A critical spirit will not survive where humility is thriving. If we want to root out critical speech and thoughts, we must ask God to give us humble hearts. We must see ourselves as finite creatures and God as the only truly omniscient One. We must surrender our plans, ideas, strategies, and advice to the Father and trust His sovereign providence to make things right—or to leave them alone—for His glory.
I promise I’m not critical. I just happen to know how to do things the right way, and I want to use my gift of correct-ness to help others. Is that so bad? Actually, it is. And, actually, I am critical.
From grammatical errors in the book I’m reading to what songs we should sing (or not sing) in church to how my husband chooses to do the dishes (yes, he does the dishes, and I’m still critical!), I often have a critical heart. My heart loves to be right and has firm opinions what exactly that looks like in almost any circumstance in which I find myself. I hope that maybe you can identify at least a little bit.
A critical heart bears fruit like complaining, gossiping, authority-questioning, arrogance, and other nasty traits. While I see this first and foremost in my own heart, I also see it in society at large. National news sites teem with clickbait headlines lambasting political figures and celebrities; social media overflows with articles, tweets, posts, and memes aimed at criticizing one foible or another. Late-night comedy and satirical sketch shows exist in order to be critical for the sake of comedy.

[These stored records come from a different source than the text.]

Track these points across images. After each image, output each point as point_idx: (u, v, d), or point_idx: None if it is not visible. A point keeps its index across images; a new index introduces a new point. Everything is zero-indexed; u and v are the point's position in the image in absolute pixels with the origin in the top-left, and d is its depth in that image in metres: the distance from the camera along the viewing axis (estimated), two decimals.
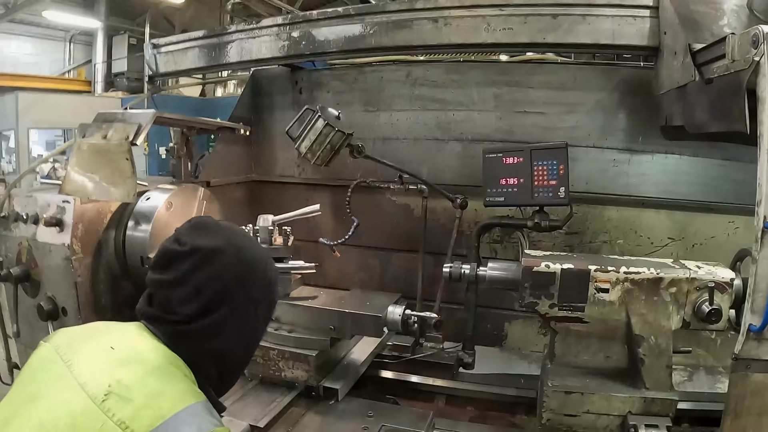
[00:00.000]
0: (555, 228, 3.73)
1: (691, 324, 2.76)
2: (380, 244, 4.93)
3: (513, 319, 4.66)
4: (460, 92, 4.71)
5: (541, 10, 3.62)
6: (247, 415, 3.26)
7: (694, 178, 4.25)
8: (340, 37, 4.13)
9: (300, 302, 3.62)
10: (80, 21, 23.69)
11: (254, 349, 2.31)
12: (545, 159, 3.56)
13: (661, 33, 3.42)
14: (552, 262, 2.85)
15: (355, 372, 3.77)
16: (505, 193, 3.66)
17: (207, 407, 1.89)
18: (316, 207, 3.68)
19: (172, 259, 2.04)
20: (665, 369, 2.71)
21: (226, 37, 4.70)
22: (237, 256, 2.10)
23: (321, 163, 3.95)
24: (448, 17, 3.79)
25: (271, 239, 3.59)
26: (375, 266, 5.10)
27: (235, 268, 2.08)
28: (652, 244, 4.35)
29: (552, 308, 2.86)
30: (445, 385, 3.97)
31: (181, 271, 2.00)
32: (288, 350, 3.50)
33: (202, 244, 2.04)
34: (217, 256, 2.04)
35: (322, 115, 3.85)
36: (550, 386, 2.79)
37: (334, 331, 3.49)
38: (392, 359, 4.15)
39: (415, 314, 3.39)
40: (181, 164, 4.64)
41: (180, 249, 2.03)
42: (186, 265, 2.01)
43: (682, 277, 2.73)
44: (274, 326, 3.61)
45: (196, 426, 1.78)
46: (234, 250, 2.10)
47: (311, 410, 3.44)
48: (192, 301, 2.00)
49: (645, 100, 3.91)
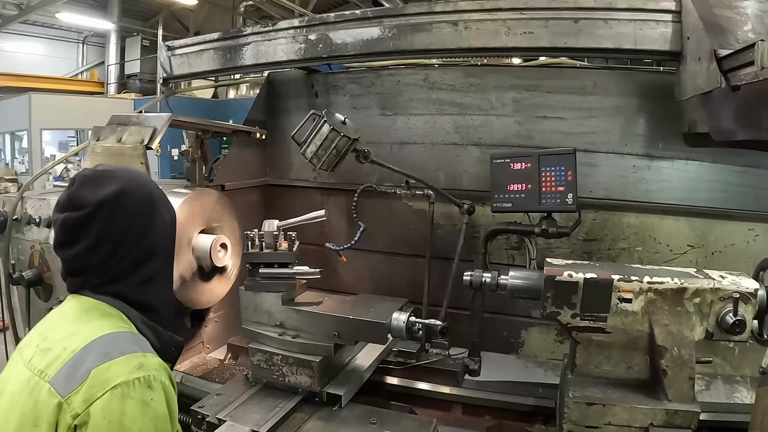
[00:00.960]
0: (562, 235, 3.70)
1: (714, 335, 2.72)
2: (397, 249, 4.88)
3: (530, 326, 4.61)
4: (478, 96, 4.66)
5: (562, 14, 3.58)
6: (249, 420, 3.24)
7: (714, 185, 4.18)
8: (358, 40, 4.10)
9: (304, 308, 3.58)
10: (93, 22, 23.83)
11: (171, 276, 2.38)
12: (553, 165, 3.54)
13: (684, 38, 3.36)
14: (575, 271, 2.81)
15: (359, 378, 3.72)
16: (513, 199, 3.65)
17: (131, 337, 1.99)
18: (321, 212, 3.64)
19: (77, 228, 2.04)
20: (688, 381, 2.65)
21: (241, 39, 4.67)
22: (138, 193, 2.16)
23: (327, 168, 3.92)
24: (468, 21, 3.75)
25: (275, 244, 3.57)
26: (390, 271, 5.05)
27: (141, 204, 2.15)
28: (671, 251, 4.29)
29: (574, 318, 2.81)
30: (462, 394, 3.91)
31: (93, 235, 2.03)
32: (292, 355, 3.46)
33: (101, 197, 2.04)
34: (120, 203, 2.07)
35: (327, 119, 3.81)
36: (572, 397, 2.74)
37: (338, 337, 3.46)
38: (397, 365, 4.11)
39: (420, 321, 3.34)
40: (195, 167, 4.61)
41: (81, 213, 2.03)
42: (95, 225, 2.03)
43: (705, 287, 2.69)
44: (279, 331, 3.58)
45: (102, 353, 1.85)
46: (135, 189, 2.15)
47: (314, 416, 3.40)
48: (112, 253, 2.06)
49: (665, 106, 3.85)
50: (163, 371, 1.97)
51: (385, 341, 3.47)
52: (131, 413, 1.81)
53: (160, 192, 2.30)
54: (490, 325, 4.54)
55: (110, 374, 1.82)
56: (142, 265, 2.15)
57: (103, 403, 1.78)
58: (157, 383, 1.90)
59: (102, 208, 2.02)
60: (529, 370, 4.33)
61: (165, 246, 2.28)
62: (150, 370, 1.91)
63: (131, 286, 2.12)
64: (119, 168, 2.28)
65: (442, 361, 4.12)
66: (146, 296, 2.16)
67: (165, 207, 2.29)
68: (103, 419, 1.77)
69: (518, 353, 4.64)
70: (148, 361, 1.93)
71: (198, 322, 4.35)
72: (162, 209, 2.25)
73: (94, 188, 2.06)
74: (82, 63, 26.21)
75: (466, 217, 4.23)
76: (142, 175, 2.31)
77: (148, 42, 25.47)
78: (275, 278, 3.56)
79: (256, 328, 3.64)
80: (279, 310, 3.57)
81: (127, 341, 1.96)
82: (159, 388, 1.91)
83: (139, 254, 2.13)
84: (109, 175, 2.14)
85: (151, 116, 4.06)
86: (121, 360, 1.86)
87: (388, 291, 4.29)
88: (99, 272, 2.07)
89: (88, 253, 2.04)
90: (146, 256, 2.16)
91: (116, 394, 1.80)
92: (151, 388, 1.88)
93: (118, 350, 1.89)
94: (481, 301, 3.91)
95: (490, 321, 4.52)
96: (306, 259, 3.75)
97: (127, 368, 1.85)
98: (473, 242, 4.23)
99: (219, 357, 4.59)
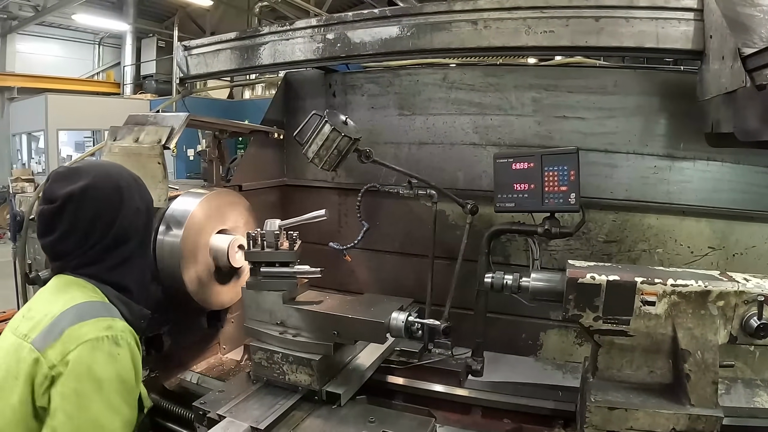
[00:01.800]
0: (565, 235, 3.72)
1: (738, 338, 2.67)
2: (415, 250, 4.82)
3: (548, 328, 4.56)
4: (497, 96, 4.62)
5: (583, 12, 3.54)
6: (248, 416, 3.28)
7: (736, 186, 4.12)
8: (377, 40, 4.08)
9: (304, 306, 3.60)
10: (109, 24, 24.01)
11: (147, 258, 2.76)
12: (556, 164, 3.55)
13: (707, 36, 3.32)
14: (597, 273, 2.76)
15: (359, 377, 3.73)
16: (516, 199, 3.68)
17: (102, 305, 2.29)
18: (322, 212, 3.64)
19: (51, 219, 2.32)
20: (711, 385, 2.61)
21: (258, 38, 4.66)
22: (105, 186, 2.40)
23: (328, 167, 3.99)
24: (488, 19, 3.71)
25: (277, 243, 3.58)
26: (401, 271, 5.04)
27: (108, 196, 2.39)
28: (692, 253, 4.23)
29: (596, 321, 2.76)
30: (481, 396, 3.88)
31: (64, 224, 2.30)
32: (292, 354, 3.49)
33: (68, 191, 2.30)
34: (86, 196, 2.32)
35: (329, 120, 3.86)
36: (593, 401, 2.70)
37: (337, 336, 3.48)
38: (400, 365, 4.13)
39: (419, 321, 3.34)
40: (212, 167, 4.60)
41: (52, 207, 2.30)
42: (66, 216, 2.30)
43: (730, 290, 2.64)
44: (279, 330, 3.60)
45: (77, 316, 2.16)
46: (100, 183, 2.38)
47: (313, 414, 3.42)
48: (83, 241, 2.33)
49: (687, 105, 3.81)
50: (130, 334, 2.28)
51: (383, 341, 3.48)
52: (100, 362, 2.11)
53: (132, 182, 2.55)
54: (509, 327, 4.54)
55: (82, 332, 2.12)
56: (115, 250, 2.42)
57: (76, 355, 2.07)
58: (123, 342, 2.21)
59: (70, 201, 2.29)
60: (547, 372, 4.29)
61: (138, 231, 2.54)
62: (117, 331, 2.21)
63: (105, 268, 2.40)
64: (91, 164, 2.61)
65: (445, 361, 4.15)
66: (121, 277, 2.44)
67: (139, 195, 2.55)
68: (75, 366, 2.06)
69: (536, 356, 4.61)
70: (116, 324, 2.23)
71: (215, 323, 4.35)
72: (133, 198, 2.50)
73: (64, 183, 2.33)
74: (98, 64, 26.39)
75: (469, 217, 4.24)
76: (113, 169, 2.57)
77: (163, 43, 25.60)
78: (276, 277, 3.59)
79: (257, 327, 3.68)
80: (280, 308, 3.60)
81: (100, 308, 2.26)
82: (125, 346, 2.21)
83: (109, 241, 2.39)
84: (78, 171, 2.40)
85: (169, 116, 4.06)
86: (92, 321, 2.17)
87: (403, 291, 4.27)
88: (74, 256, 2.35)
89: (62, 241, 2.33)
90: (117, 242, 2.42)
91: (87, 347, 2.10)
92: (118, 345, 2.17)
93: (90, 314, 2.20)
94: (485, 302, 3.95)
95: (509, 323, 4.51)
96: (320, 258, 3.75)
97: (97, 328, 2.15)
98: (494, 243, 4.21)
99: (235, 358, 4.58)
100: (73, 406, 2.04)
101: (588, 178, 4.16)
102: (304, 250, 3.70)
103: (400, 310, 3.45)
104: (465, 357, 4.08)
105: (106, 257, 2.40)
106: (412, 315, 3.38)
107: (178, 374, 4.11)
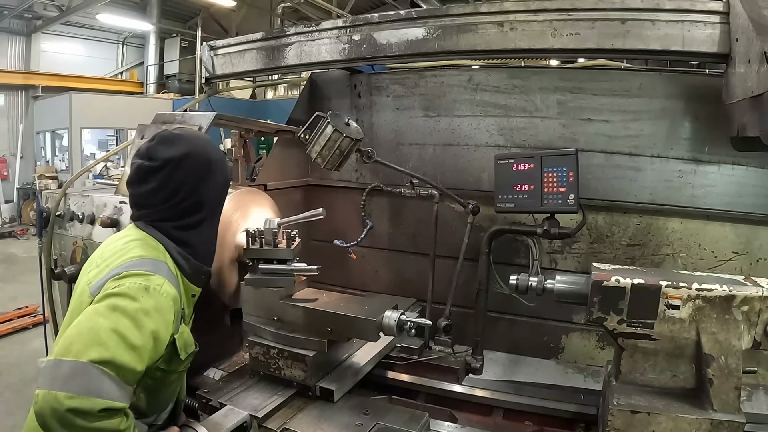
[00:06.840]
0: (565, 236, 3.81)
1: (762, 344, 2.66)
2: (441, 251, 4.81)
3: (570, 331, 4.56)
4: (522, 98, 4.64)
5: (609, 15, 3.52)
6: (248, 405, 3.40)
7: (761, 190, 4.09)
8: (403, 41, 4.07)
9: (299, 303, 3.66)
10: (133, 24, 24.10)
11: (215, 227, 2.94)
12: (555, 166, 3.64)
13: (732, 39, 3.29)
14: (622, 276, 2.77)
15: (354, 374, 3.79)
16: (516, 200, 3.77)
17: (151, 262, 2.49)
18: (319, 210, 3.68)
19: (146, 174, 2.62)
20: (734, 390, 2.60)
21: (284, 39, 4.67)
22: (199, 157, 2.70)
23: (331, 167, 4.13)
24: (514, 21, 3.71)
25: (275, 241, 3.65)
26: (414, 270, 5.06)
27: (200, 166, 2.69)
28: (716, 258, 4.21)
29: (620, 324, 2.77)
30: (502, 398, 3.87)
31: (157, 181, 2.60)
32: (287, 350, 3.58)
33: (170, 155, 2.61)
34: (183, 163, 2.63)
35: (331, 121, 3.98)
36: (616, 405, 2.70)
37: (331, 333, 3.55)
38: (400, 361, 4.18)
39: (411, 320, 3.39)
40: (238, 167, 4.63)
41: (153, 164, 2.61)
42: (161, 175, 2.60)
43: (754, 295, 2.63)
44: (276, 326, 3.69)
45: (124, 267, 2.41)
46: (197, 154, 2.69)
47: (310, 404, 3.52)
48: (168, 199, 2.63)
49: (712, 109, 3.81)
50: (167, 288, 2.44)
51: (376, 338, 3.54)
52: (123, 298, 2.29)
53: (220, 159, 2.85)
54: (531, 330, 4.53)
55: (120, 281, 2.35)
56: (191, 212, 2.70)
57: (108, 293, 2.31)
58: (155, 292, 2.38)
59: (169, 164, 2.60)
60: (568, 375, 4.29)
61: (213, 202, 2.84)
62: (153, 283, 2.40)
63: (179, 226, 2.67)
64: (191, 134, 2.90)
65: (445, 358, 4.19)
66: (189, 237, 2.71)
67: (221, 171, 2.83)
68: (102, 296, 2.31)
69: (558, 358, 4.60)
70: (153, 278, 2.42)
71: (238, 321, 4.37)
72: (217, 173, 2.79)
73: (167, 146, 2.64)
74: (122, 63, 26.50)
75: (471, 217, 4.31)
76: (208, 144, 2.86)
77: (186, 43, 25.72)
78: (274, 274, 3.64)
79: (255, 322, 3.78)
80: (276, 305, 3.68)
81: (147, 264, 2.47)
82: (155, 295, 2.37)
83: (189, 204, 2.68)
84: (182, 138, 2.71)
85: (196, 115, 4.10)
86: (133, 273, 2.39)
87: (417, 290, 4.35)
88: (156, 210, 2.64)
89: (151, 195, 2.63)
90: (196, 206, 2.71)
91: (119, 290, 2.31)
92: (147, 291, 2.35)
93: (136, 267, 2.42)
94: (484, 301, 4.04)
95: (531, 326, 4.52)
96: (344, 257, 3.76)
97: (134, 280, 2.36)
98: (516, 245, 4.22)
99: None
100: (85, 316, 2.26)
101: (612, 182, 4.17)
102: (325, 250, 3.72)
103: (394, 308, 3.51)
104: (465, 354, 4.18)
105: (182, 216, 2.68)
106: (406, 314, 3.46)
107: (203, 372, 4.13)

Let’s face it. We love to be critical.
A heart that rejoices in finding fault in others may align with contemporary culture’s values, but it falls short of the character of Christ. As followers of Jesus, we must fight our sinful critical flesh and renew our minds to be transformed into the image of our Savior. This change can happen because we are already new creatures in Him; the old has gone, and the new has come (2 Cor. 5:17). Not only that, but we’ve been indwelt with the Holy Spirit, so we do not fight alone. But fight we must. And the first place we must “wage war against our fleshly passions” (1 Pet. 2:11) is on our knees before the throne of grace. After we finish, we take up the sword and go about our day fighting to put our flesh to death (Col. 3:5); but first, we must seek the aid of the God who fights for us (Deut. 3:22).
If, like me, you want to crucify your critical heart, here are four requests to bring to God and traits to put on in that fight. If you want to remember them, just memorize Colossians 3:12.

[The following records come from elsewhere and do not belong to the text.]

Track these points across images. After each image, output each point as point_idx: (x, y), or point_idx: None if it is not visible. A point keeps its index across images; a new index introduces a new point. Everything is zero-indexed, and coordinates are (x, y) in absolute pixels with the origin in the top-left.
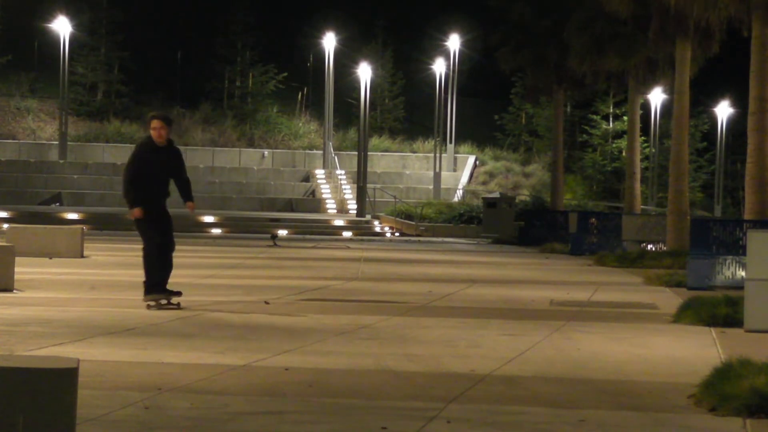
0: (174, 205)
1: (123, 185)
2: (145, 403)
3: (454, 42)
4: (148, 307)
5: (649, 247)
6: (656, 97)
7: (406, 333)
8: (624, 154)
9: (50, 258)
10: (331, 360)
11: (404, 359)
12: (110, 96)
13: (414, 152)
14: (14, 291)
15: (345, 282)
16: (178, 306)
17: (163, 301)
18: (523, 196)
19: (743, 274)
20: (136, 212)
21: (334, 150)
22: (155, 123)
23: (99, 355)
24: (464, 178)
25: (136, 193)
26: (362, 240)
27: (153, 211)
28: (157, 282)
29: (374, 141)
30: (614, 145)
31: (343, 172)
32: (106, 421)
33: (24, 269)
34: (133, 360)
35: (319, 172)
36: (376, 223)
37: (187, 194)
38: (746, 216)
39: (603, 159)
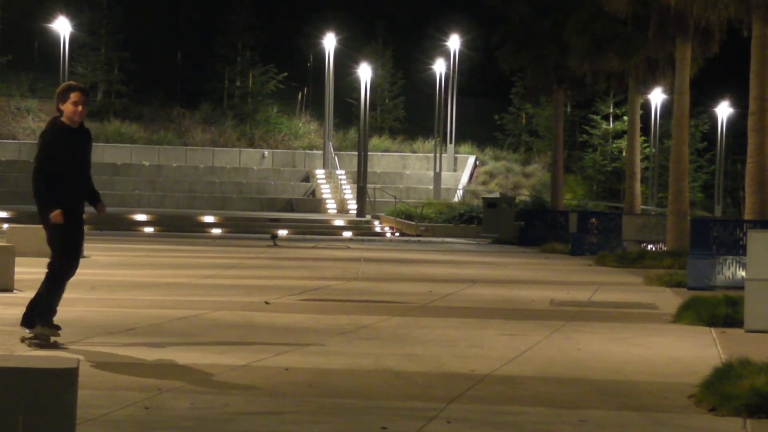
0: (174, 205)
1: (33, 183)
2: (145, 403)
3: (454, 42)
4: (26, 340)
5: (649, 247)
6: (656, 97)
7: (406, 333)
8: (624, 154)
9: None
10: (331, 360)
11: (404, 359)
12: (110, 96)
13: (414, 152)
14: (14, 291)
15: (345, 282)
16: (55, 344)
17: (53, 339)
18: (523, 196)
19: (743, 274)
20: (57, 216)
21: (334, 150)
22: (76, 96)
23: (99, 355)
24: (464, 178)
25: (53, 191)
26: (362, 240)
27: (71, 216)
28: (53, 311)
29: (374, 141)
30: (614, 145)
31: (343, 172)
32: (106, 421)
33: (24, 269)
34: (133, 360)
35: (319, 172)
36: (376, 223)
37: (95, 193)
38: (746, 216)
39: (603, 159)
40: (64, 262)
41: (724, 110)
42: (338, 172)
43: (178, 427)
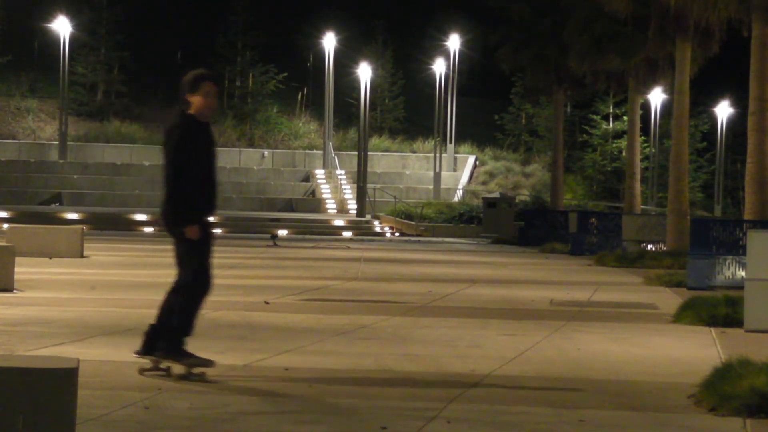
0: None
1: (167, 189)
2: (145, 403)
3: (454, 42)
4: (146, 372)
5: (649, 247)
6: (656, 97)
7: (406, 333)
8: (624, 154)
9: (50, 258)
10: (331, 360)
11: (404, 359)
12: (110, 96)
13: (414, 152)
14: (14, 291)
15: (345, 282)
16: (201, 376)
17: (199, 370)
18: (523, 196)
19: (743, 274)
20: (194, 231)
21: (334, 150)
22: (210, 86)
23: (99, 355)
24: (464, 178)
25: (193, 201)
26: (362, 240)
27: (206, 227)
28: (185, 337)
29: (374, 141)
30: (614, 145)
31: (343, 172)
32: (106, 421)
33: (24, 269)
34: (133, 360)
35: (319, 172)
36: (376, 223)
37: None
38: (746, 216)
39: (603, 159)
40: (201, 279)
41: (724, 110)
42: (338, 172)
43: (178, 427)
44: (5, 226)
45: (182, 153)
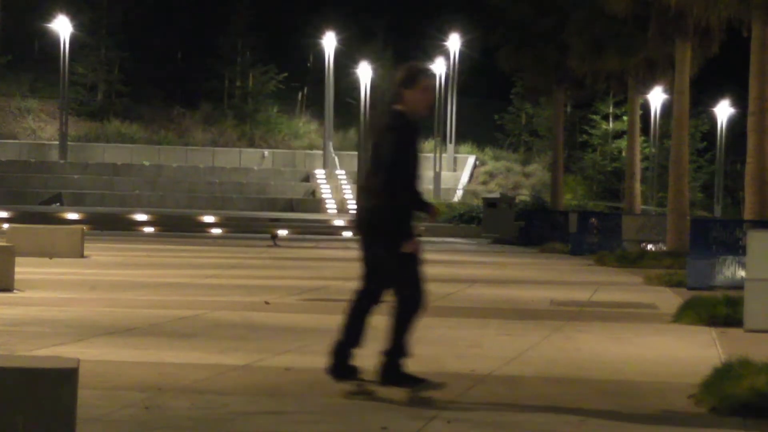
0: (174, 205)
1: (386, 198)
2: (145, 403)
3: (454, 42)
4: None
5: (649, 247)
6: (656, 97)
7: None
8: (624, 154)
9: (50, 258)
10: None
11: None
12: (110, 96)
13: None
14: (14, 291)
15: (345, 282)
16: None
17: (432, 393)
18: (524, 196)
19: (743, 274)
20: (414, 245)
21: (334, 150)
22: (429, 82)
23: (99, 355)
24: (464, 178)
25: (410, 211)
26: None
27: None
28: (403, 358)
29: None
30: (614, 145)
31: (343, 172)
32: (106, 421)
33: (24, 269)
34: (133, 360)
35: (319, 172)
36: None
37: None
38: (746, 216)
39: (603, 159)
40: (416, 295)
41: (724, 110)
42: (338, 172)
43: (178, 427)
44: (5, 226)
45: (400, 157)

Therefore, as God’s chosen ones, holy and dearly loved, put on compassion, kindness, humility, gentleness, and patience, (Col 3:12)

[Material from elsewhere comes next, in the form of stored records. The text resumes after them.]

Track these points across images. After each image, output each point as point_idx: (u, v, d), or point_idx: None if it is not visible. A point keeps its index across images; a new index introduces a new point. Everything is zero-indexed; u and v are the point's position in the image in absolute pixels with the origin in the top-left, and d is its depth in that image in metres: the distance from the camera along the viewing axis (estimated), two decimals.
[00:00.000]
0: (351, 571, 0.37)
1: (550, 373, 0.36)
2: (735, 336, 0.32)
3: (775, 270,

Request #1: “Give me a heart of compassion.”
According to Merriam-Webster’s online dictionary, compassion means “a feeling of wanting to help someone who is sick, hungry, in trouble, etc.”1 At first glance, perhaps this definition seems far from the topic of being critical, but let’s take a deeper look.
When I’m being critical of someone else, I’m thinking chiefly of myself (and how I’m right). I may deceive myself into thinking that I’ve got the greater good of the family or church or organization at heart, but, in reality, I’m concerned about my own interests. Just ask a football fan on any given Monday morning between September and January. If their team lost, they will have plenty of “constructive criticism” for the coach, quarterback, and most of all, the officials. Are they concerned with the individuals whom they’re critiquing? Or are they angry that their Sunday was ruined by a lopsided score?
A critical heart says, “I can do better” and doesn’t care about the heart of the person being attacked, criticized, or maligned. A critical heart is totally outcome-driven—an outcome that pleases me.
On the other hand, a compassionate heart wants to reach out to a hurting individual. A compassionate heart recognizes that the person being criticized is an image-bearer of the living God and an eternal soul with an eternal destiny that may hang in the balance. In short, a compassionate person looks beyond the outcome and sees the person. Sounds a lot like Christ, doesn’t it?
Christ didn’t avoid Samaria like other “good Jews”; He went right on through so He could talk with a woman at Jacob’s Well (John 4). He knew that the Sabbath was made for people, and not the other way around (Mark 2:27). He told Martha she was worried about too many things as she bustled about the house making sure everything was perfect and commended Mary for sitting at His feet (Luke 10:38-42). Jesus cared about people, not outcomes.
Give me heart of compassion. Forgive me for critical thoughts and words. I have been too concerned with the outcome of a situation and forgotten about people.